By 1980, such problems had overtaken her once-proud community. Crimes and drugs had moved in as families moved out and the older residents died off. The story of how Thornhill and about a dozen other women from the neighborhood formed the Northwest Neighborhood Environmental Organization has been told many times since then.
The group started small, with simple things such as a neighborhood watch program and community cleanup days. Membership climbed to more that 100 in the neighborhood, bordered by Fifth and 14th streets, and Shenandoah and Moorman avenues.
Thornhill learned to work the system well. In the past 12 years, her neighborhood group has received more than $200,000 in local and federal grants for neighborhood improvement. Another $250,000 has been invested by the private sector.
With that money, the group has rehabilitated nine vacant houses; built two single-family homes and a four-apartment house; renovated a vacant house into a community center; refurbished Loudon Avenue Park; bought 30 dilapidated houses or vacant lots for maintenance and future development; and assisted with closing costs, down payments and repairs for several families that purchased homes in the neighborhood.

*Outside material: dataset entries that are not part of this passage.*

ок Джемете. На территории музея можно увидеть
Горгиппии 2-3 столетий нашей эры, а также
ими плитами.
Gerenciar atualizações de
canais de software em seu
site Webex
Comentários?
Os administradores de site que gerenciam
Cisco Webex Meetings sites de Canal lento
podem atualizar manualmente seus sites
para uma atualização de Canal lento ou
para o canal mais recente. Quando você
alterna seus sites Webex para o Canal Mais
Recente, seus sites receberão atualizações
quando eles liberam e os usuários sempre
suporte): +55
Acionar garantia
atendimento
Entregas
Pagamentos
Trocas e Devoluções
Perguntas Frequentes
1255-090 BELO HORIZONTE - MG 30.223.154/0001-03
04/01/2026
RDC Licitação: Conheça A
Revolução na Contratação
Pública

Overall property values in the neighborhood have increased 600 percent.
Largely through her efforts, Thornhill's neighborhood now has an influx of young families and renewed hope for the future, where there just as easily could have been a slum.

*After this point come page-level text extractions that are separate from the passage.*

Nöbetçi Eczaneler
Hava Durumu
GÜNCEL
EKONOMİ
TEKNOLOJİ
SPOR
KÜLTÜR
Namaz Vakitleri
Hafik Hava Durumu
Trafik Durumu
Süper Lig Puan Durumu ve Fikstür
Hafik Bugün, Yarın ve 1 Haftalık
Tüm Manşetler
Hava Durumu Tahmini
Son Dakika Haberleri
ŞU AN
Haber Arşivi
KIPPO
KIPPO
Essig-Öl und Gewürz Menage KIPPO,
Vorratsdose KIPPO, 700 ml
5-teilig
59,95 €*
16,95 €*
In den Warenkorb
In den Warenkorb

She never dreamed her civic work would lead to meeting the president. But maybe it was inevitable. Thornhill previously has won Roanoke's Citizen of the Year Award, the Governor's Award for Volunteering Excellence, and her neighborhood was named Neighborhood of the Year by Neighborhoods U.S.A.
Her neighborhood group was nominated for the president's award by the city of Roanoke.
``It's had to digest. I'm trying to stay calm,'' Thornhill said. ``I feel very deeply humbled.''
Yet, she said her work is far from done. ``We could complete this neighborhood if everyone would join in.''
The question is: Would the president have enough awards then to go around?